De acordo com o Bureau of Labor Statistics (BLS), os preços ao consumidor subiram 3,5% no ano até junho, uma queda em relação aos 4,2% registrados em maio, superando as expectativas dos especialistas. No entanto, novos ataques militares dos EUA ao Irã nesta semana causaram um aumento repentino nos preços do petróleo, com o valor do barril de Brent, referência global, subindo US$ 10 em apenas 24 horas, alcançando a marca de US$ 87.
Reação do Federal Reserve e previsões de inflação
Kevin Warsh, presidente do Federal Reserve, afirmou que o banco central não tolerará uma inflação persistentemente elevada.
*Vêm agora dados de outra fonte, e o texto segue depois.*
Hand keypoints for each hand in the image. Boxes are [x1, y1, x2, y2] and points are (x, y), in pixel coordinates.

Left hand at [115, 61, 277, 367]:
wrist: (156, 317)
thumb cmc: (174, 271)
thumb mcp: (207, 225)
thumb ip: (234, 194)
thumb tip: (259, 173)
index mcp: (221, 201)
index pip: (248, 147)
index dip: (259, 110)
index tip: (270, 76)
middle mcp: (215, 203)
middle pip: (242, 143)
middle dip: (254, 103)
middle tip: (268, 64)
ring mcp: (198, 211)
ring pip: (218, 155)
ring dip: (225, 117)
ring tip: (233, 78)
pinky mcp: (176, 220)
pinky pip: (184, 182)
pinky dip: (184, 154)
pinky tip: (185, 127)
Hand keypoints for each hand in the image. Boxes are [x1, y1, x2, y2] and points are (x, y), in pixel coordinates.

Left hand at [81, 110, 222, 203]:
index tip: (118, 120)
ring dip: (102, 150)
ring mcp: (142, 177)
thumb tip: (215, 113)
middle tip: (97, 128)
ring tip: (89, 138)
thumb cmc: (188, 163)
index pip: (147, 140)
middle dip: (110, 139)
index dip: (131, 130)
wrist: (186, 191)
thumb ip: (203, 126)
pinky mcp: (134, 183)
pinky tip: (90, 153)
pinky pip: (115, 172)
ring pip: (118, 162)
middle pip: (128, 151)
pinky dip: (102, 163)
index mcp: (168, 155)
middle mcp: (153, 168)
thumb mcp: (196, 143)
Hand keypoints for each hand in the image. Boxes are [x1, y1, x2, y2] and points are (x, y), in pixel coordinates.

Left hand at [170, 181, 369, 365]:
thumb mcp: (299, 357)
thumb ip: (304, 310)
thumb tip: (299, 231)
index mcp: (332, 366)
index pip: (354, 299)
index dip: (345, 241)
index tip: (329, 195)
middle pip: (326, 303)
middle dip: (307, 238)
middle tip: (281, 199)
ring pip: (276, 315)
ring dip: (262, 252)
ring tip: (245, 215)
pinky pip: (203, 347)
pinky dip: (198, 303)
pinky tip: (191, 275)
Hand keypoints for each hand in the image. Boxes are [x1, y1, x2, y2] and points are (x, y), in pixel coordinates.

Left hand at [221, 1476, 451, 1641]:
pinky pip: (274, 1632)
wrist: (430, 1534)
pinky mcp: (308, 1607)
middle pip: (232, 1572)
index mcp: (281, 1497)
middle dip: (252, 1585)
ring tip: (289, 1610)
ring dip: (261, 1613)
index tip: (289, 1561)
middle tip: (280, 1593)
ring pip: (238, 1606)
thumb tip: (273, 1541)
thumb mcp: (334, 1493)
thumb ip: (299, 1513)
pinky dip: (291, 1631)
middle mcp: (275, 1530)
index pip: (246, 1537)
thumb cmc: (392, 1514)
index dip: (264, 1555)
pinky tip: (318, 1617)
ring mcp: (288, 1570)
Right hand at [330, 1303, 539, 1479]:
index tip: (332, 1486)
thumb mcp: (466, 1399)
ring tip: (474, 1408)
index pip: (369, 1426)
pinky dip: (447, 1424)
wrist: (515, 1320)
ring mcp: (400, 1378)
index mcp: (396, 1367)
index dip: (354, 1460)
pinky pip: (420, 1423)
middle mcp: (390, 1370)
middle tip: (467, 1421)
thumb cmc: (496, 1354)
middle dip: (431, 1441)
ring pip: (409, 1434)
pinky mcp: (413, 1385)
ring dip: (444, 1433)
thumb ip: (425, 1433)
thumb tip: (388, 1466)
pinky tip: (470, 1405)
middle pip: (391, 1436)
Em sua primeira audiência perante o Comitê de Serviços Financeiros da Câmara dos Representantes, Warsh ressaltou seu compromisso em "restaurar a estabilidade dos preços" em meio ao impacto do conflito no Oriente Médio sobre os preços. "A inflação é uma escolha", afirmou, enfatizando que os formuladores de políticas monetárias devem optar por preços mais baixos.
Analistas indicam que a inflação pode aumentar nos próximos meses, o que pode levar o Fed a manter as taxas de juros em seus níveis atuais ou até elevá-las. Scott Anderson, economista-chefe da BMO Capital Markets, comentou que a queda nos preços de energia foi temporária, devido ao cessar-fogo no Irã, e que as hostilidades renovadas na região podem pressionar os preços novamente.
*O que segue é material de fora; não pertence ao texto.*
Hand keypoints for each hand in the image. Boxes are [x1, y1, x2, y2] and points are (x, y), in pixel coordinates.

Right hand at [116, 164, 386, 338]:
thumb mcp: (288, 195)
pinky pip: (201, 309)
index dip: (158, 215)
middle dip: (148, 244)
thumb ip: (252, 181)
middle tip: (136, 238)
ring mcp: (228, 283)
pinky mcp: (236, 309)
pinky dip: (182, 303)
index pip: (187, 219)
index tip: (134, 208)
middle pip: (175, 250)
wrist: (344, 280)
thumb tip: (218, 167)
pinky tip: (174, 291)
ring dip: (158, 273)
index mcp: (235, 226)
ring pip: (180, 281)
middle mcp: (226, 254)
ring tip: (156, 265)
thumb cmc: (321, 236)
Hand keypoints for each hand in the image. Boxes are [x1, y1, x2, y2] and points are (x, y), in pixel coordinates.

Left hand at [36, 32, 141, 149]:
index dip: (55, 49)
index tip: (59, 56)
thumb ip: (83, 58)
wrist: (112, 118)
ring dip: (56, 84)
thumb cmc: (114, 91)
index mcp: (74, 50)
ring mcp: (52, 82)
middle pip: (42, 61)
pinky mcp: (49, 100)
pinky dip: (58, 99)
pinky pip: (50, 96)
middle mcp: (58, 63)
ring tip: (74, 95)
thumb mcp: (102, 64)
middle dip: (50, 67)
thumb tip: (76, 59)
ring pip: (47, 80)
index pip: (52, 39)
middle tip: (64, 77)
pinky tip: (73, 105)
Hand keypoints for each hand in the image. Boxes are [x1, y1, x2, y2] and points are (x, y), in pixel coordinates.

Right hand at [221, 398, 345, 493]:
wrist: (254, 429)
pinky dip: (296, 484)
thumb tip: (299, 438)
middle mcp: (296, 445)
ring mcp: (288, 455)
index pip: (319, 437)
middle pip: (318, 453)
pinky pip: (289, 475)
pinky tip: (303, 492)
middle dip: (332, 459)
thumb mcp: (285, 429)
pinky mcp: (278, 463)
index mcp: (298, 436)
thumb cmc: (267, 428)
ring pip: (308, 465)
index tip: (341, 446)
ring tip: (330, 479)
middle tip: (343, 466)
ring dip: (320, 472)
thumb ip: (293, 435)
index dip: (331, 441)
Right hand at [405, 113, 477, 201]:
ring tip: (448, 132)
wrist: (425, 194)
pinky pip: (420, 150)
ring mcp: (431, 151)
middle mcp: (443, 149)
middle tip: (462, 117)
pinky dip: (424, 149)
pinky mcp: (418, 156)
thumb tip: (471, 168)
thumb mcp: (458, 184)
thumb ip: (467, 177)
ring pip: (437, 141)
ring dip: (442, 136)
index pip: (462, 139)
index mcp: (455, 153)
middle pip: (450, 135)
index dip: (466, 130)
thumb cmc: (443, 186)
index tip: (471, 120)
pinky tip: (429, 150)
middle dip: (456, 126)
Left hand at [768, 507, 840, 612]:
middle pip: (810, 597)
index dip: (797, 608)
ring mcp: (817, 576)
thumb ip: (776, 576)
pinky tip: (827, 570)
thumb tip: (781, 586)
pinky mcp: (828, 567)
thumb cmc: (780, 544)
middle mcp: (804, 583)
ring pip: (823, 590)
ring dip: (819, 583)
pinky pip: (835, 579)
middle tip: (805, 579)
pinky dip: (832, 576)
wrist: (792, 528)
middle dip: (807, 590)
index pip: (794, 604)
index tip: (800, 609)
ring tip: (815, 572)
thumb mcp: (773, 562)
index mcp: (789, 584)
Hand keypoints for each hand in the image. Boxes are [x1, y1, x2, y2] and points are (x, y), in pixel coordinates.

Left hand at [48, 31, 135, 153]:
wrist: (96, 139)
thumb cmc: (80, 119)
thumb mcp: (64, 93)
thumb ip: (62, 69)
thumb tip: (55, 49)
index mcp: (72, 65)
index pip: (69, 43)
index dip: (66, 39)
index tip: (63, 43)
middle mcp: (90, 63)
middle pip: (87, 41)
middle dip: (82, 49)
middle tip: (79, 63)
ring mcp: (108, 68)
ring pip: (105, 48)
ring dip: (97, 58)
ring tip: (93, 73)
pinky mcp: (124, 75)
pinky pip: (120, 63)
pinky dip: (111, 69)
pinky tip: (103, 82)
Impacto nos consumidores e perspectivas do mercado
O BLS reportou que os preços da gasolina diminuíram 9,7% no mês passado, mas ainda estão significativamente mais altos em comparação ao ano anterior. Na terça-feira, a média nacional do preço da gasolina subiu para US$ 3,86 por galão, em comparação a US$ 3,79 na semana anterior, segundo a AAA, organização de defesa dos motoristas.
Ipek Ozkardeskaya, analista sênior do Swissquote Bank, alertou que os preços da gasolina já estão acima dos níveis de junho, sugerindo que o próximo relatório de inflação poderá mostrar um aumento novamente. Além disso, o aumento nos preços de alimentos, incluindo carne, laticínios e refeições fora de casa, continua a pressionar os consumidores. Apesar da queda na inflação geral, isso não significa que os preços estão diminuindo, mas que estão aumentando em um ritmo mais lento.
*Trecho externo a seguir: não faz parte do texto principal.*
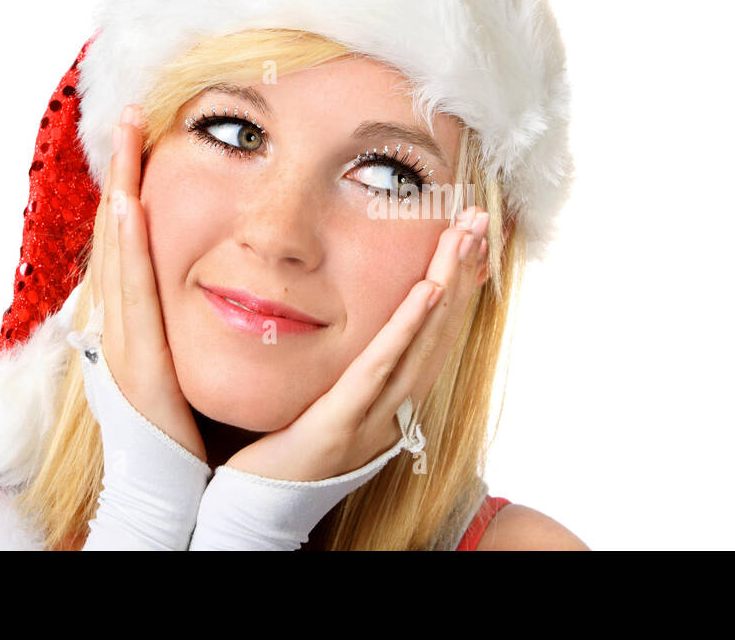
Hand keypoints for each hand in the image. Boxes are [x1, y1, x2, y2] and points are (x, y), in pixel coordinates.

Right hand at [89, 104, 206, 462]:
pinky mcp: (134, 360)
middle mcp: (122, 321)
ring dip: (120, 191)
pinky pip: (130, 293)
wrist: (164, 486)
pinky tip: (128, 205)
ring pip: (119, 251)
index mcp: (137, 320)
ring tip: (126, 139)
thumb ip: (187, 321)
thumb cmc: (179, 427)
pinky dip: (127, 248)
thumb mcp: (183, 359)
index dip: (132, 188)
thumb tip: (213, 284)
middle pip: (120, 234)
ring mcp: (122, 337)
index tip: (143, 139)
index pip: (134, 241)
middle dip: (122, 173)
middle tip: (130, 116)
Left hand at [223, 204, 491, 481]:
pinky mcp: (339, 426)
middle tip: (479, 219)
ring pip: (421, 345)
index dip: (458, 285)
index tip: (471, 236)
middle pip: (439, 332)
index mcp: (393, 401)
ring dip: (447, 286)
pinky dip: (407, 329)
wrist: (255, 513)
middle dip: (461, 272)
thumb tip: (364, 322)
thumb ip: (353, 366)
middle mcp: (394, 410)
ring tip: (464, 238)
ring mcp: (371, 420)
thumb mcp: (329, 399)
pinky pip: (379, 371)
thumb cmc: (286, 452)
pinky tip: (427, 290)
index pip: (435, 334)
O governador do Federal Reserve, Christopher Waller, advertiu que os formuladores de políticas terão que considerar um aumento nas taxas de juros caso os dados sobre a inflação básica mostrem um novo aumento. A teoria por trás do aumento das taxas é que, ao encarecer o empréstimo, o consumo tende a diminuir, reduzindo a demanda e, consequentemente, a pressão sobre os preços.
Entretanto, essa é uma tarefa delicada, pois taxas de juros elevadas podem prejudicar a economia, levando empresas a adiarem investimentos em produção e empregos. Na terça-feira, mais de um quinto dos pequenos empresários nos EUA relataram que a inflação é seu "problema mais importante", o maior percentual em quase dois anos, segundo a National Federation of Independent Business.